I'm stealing liberally from Chapter 3 of [1] here.
 
The different measures of entropy don't necessarily agree, of course.
 
I think many people are often very sloppy about their use of the word
``entropy.''  Your paper seems to be a useful reminder of just how
misleading our intuition can be.
 
Perhaps an example would be useful.  Let's take Renyi entropy, say.

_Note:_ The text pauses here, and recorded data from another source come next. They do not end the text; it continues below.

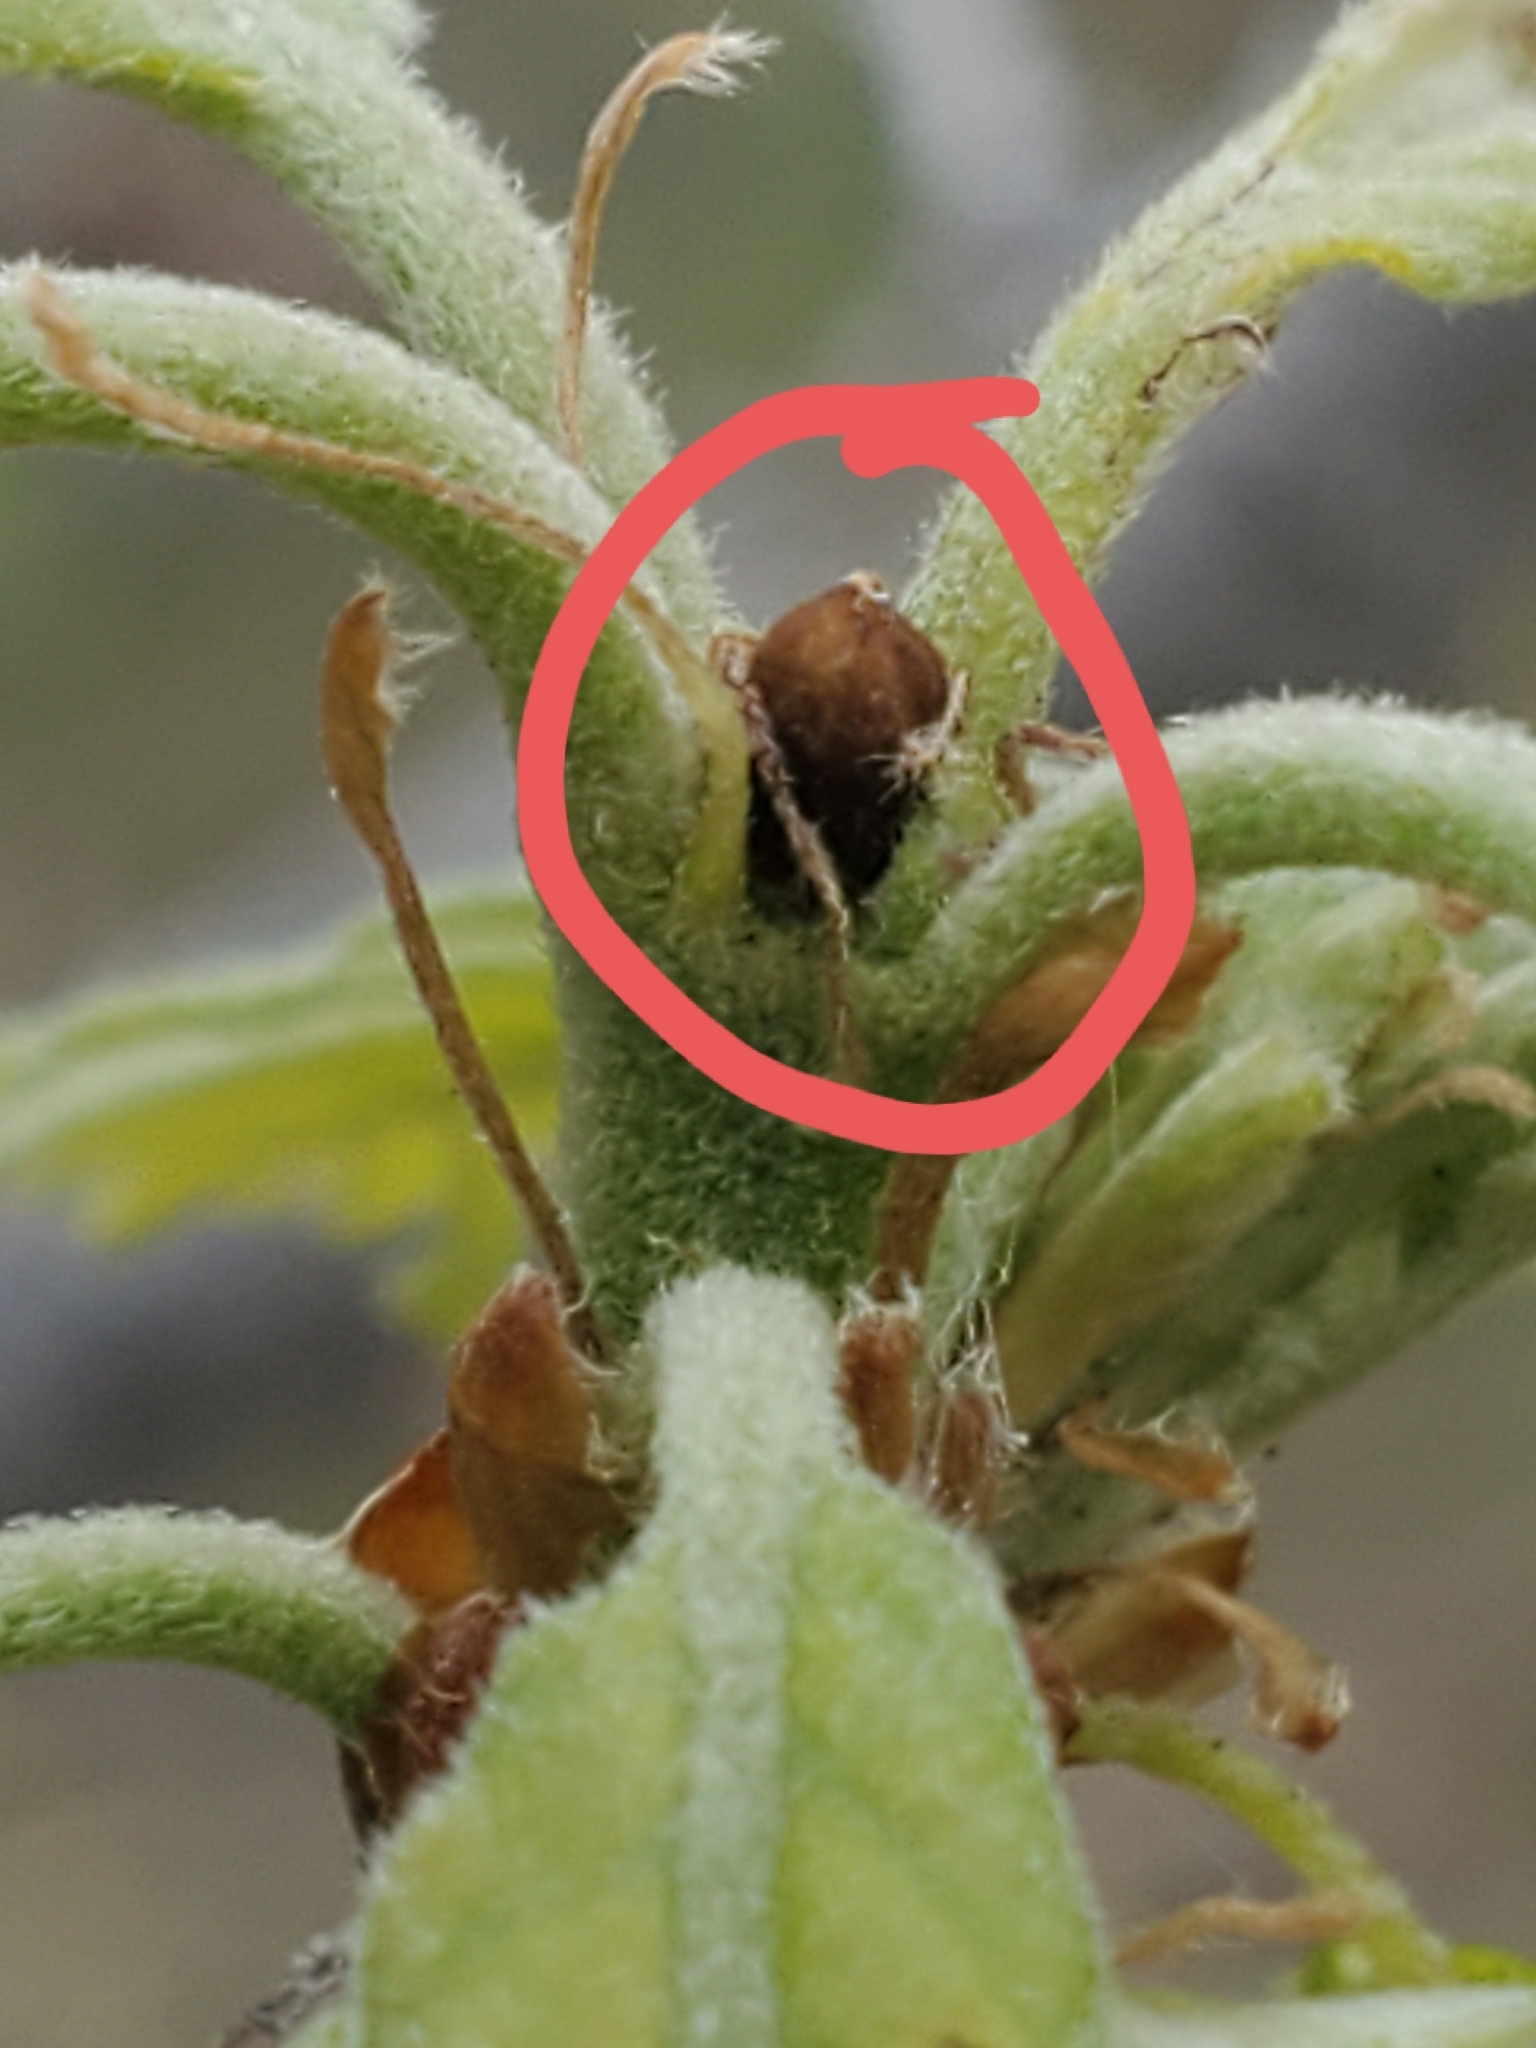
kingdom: Animalia
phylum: Arthropoda
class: Insecta
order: Hymenoptera
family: Cynipidae
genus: Philonix
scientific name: Philonix fulvicollis
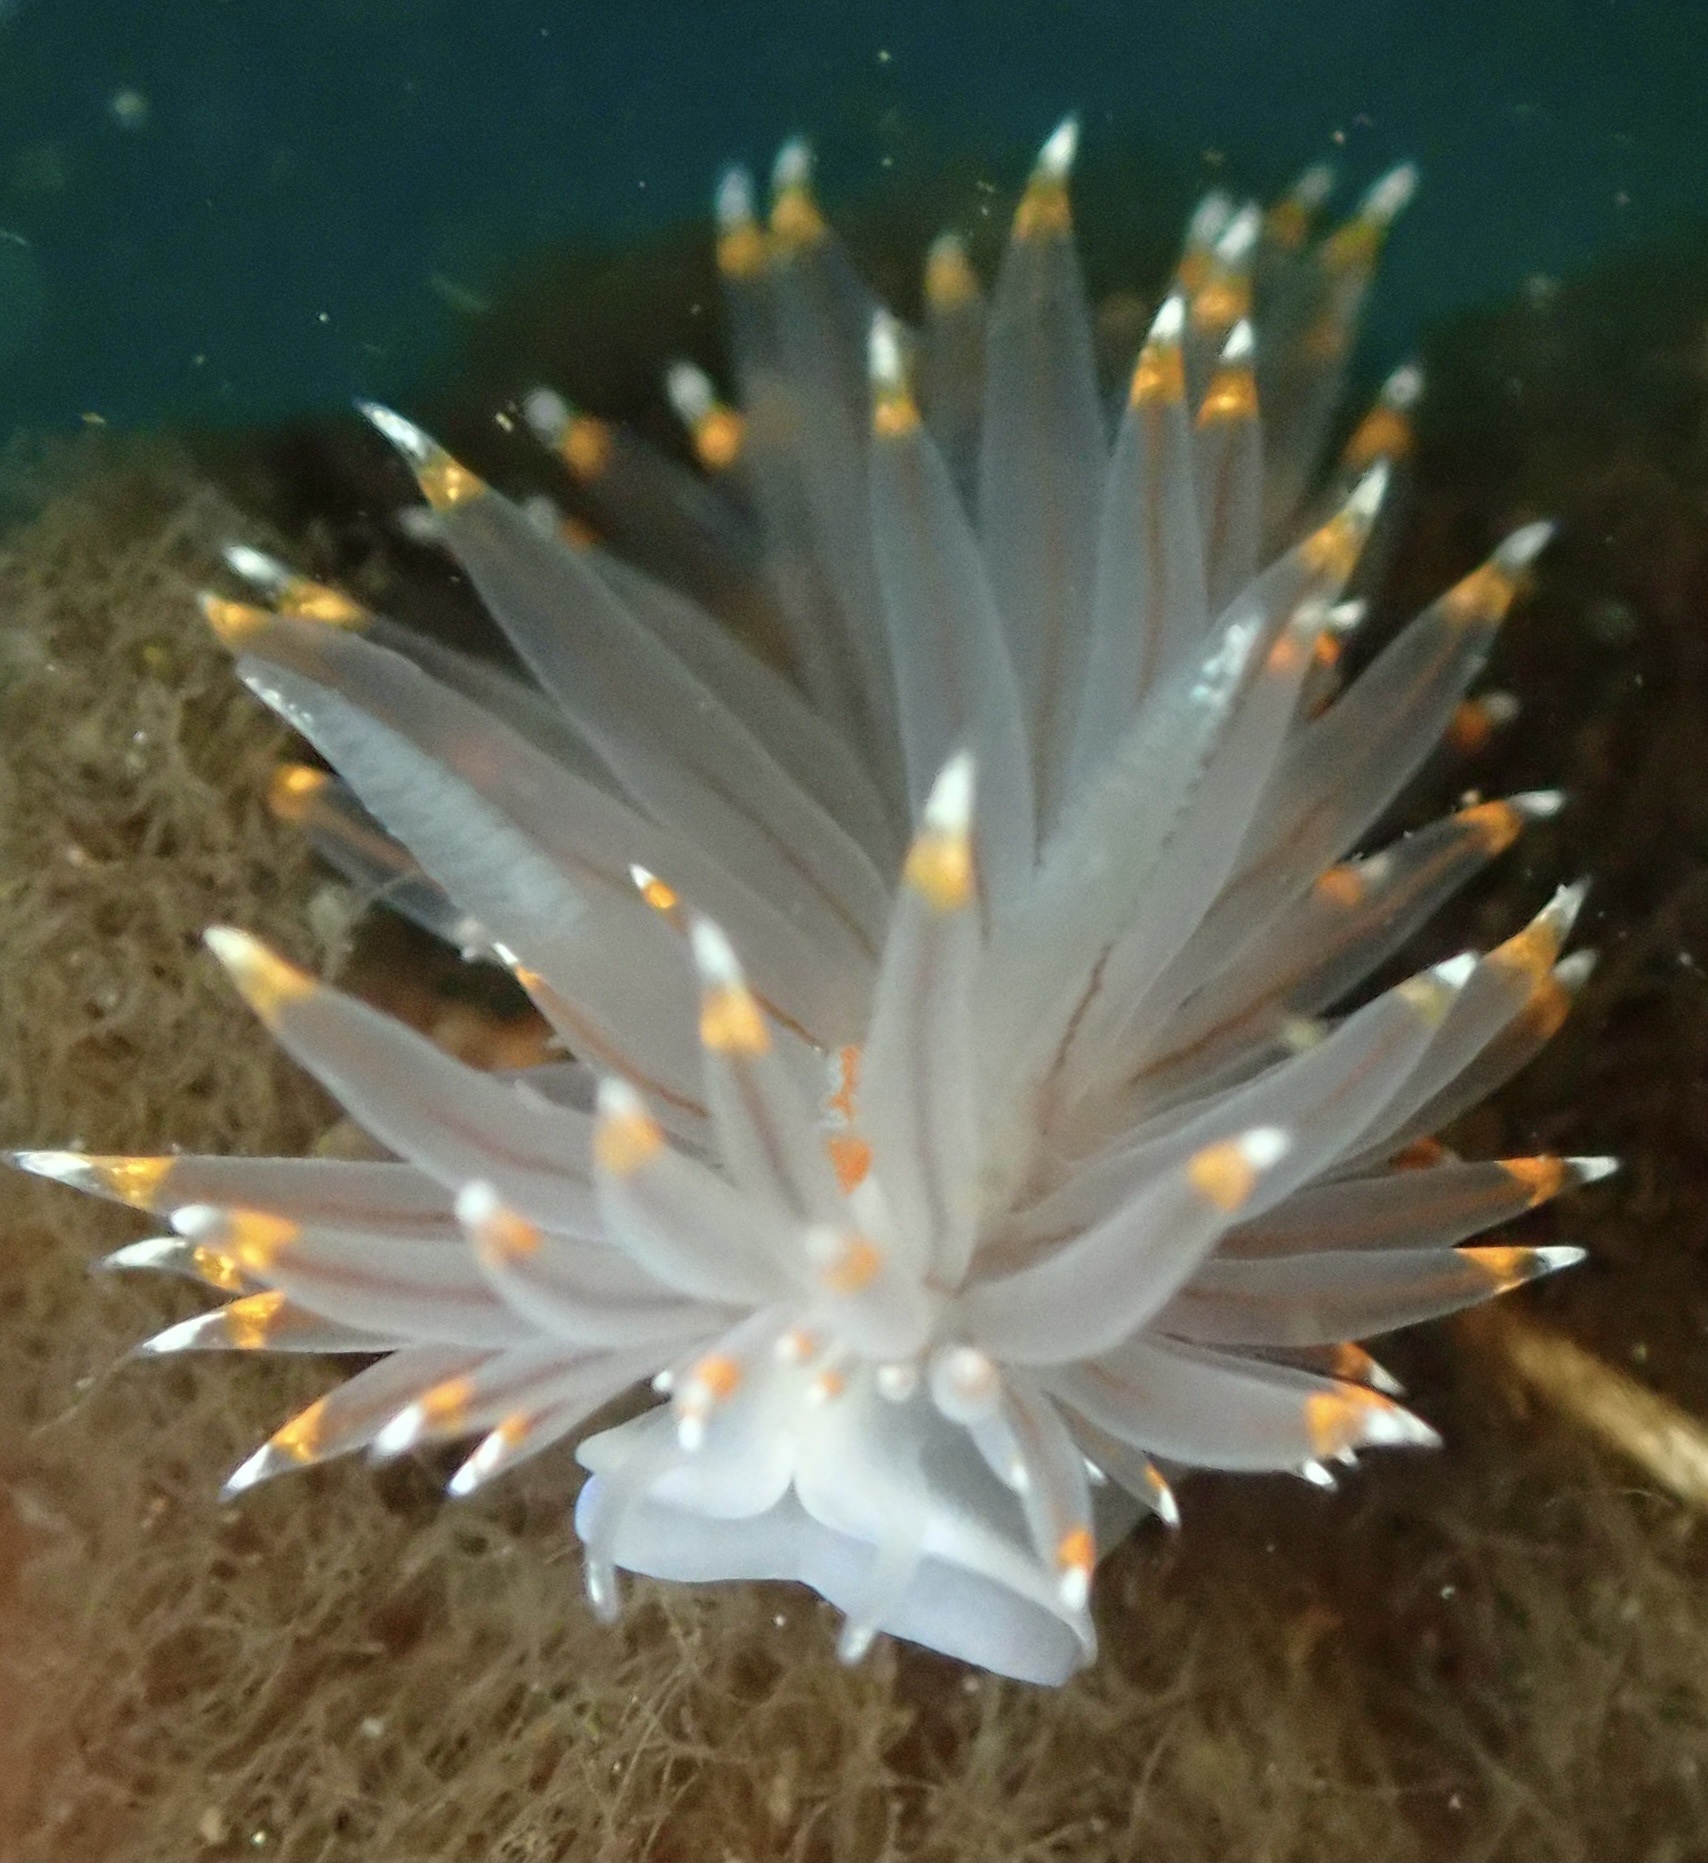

Suppose we have a memoryless source which generates outputs according to
the distribution of the random variable X.  Then H_2(X) is a good
measure of the collision properties of the source.  The probability that
any two fixed outputs collide is 2^{-H_2(X)}; also, after n outputs, the
expected number of collisions is n(n-1)/2  *  2^{-H_2(X)}.  See [1] for
other results.
 
As an application of Renyi entropy, suppose we encrypt plaintext under
ECB mode, and the random variable X represents the distribution of
blocks of plaintext.  Then after n outputs the expected number of
collisions in ciphertext blocks which leak information on the plaintext
is n(n-1)/2  *  2^{-H_2(X)}.  So when we are interested in collision
properties, it seems that the Renyi entropy roughly matches our
intuition.
 
As an example application of ``guessing'' entropy, imagine analyzing the
Unix password hashing scheme, where we are given the hash of the user's
password.  If we let the r.v. X represent the distribution of users'
passwords, then the expected amount of work needed (in an optimal
dictionary search attack) to recover a single target's password is
2^{H_G(X)}.
 
You give a generalization, wf_p(X), which measures the expected work
required to gain a probability p of success.  This seems useful in the
case that we have many cryptanalytic targets.  Suppose we have a
password file containing n hashes; if we do wf_{c/n}(X) work, the
expected number of passwords broken is c (assuming independence of
password choices).
 
Note that [1] cites a paper by Massey [2] that apparently proves the
bound 2^{H_G(X)} >= 2^{H(X)-2} + 1.  [1] also cites a paper by McEliece
and Yu [3] that apparently proves a weak bound in the other direction,
H(X) >= (2^{H_G(X)} - 1) 2 \log_2 |X| / (|X| - 1), where |X| represents
the number of different possible values X can take on.  See [1] for more
results in this vein.
 
Note that for the uniform distribution, the measures of entropy roughly
agree [H(X) = H_2(X) = \log_2 |X|, H_G(X) = (\log_2 (|X|+1)) - 1].
Interestlying, [1] mentions that when X is nearly uniform in the sense
that H(X) = \log_2 |X| - c for small c, then the other measures of
entropy roughly agree too.  Therefore, to prove security, it is
apparently enough to show that H(X) is close to \log_2 |X|.
 
[1] Christian Cachin, Entropy Measures and Unconditional Security in
    Cryptography, PhD thesis, ETH Zurich, May 1997.
    ftp://ftp.inf.ethz.ch/pub/publications/dissertations/th12187.ps.gz
[2] James Massey, ``Guessing and entropy,'' Proc. 1994 IEEE Int'l Symp.
    on Information Theory, 1994, p. 204.
[3] Robert McEliece and Zhong Yu, ``An inequality on entropy,'' Proc.
    1995 IEEE Int'l Symp. on Information Theory, 1995, p. 329.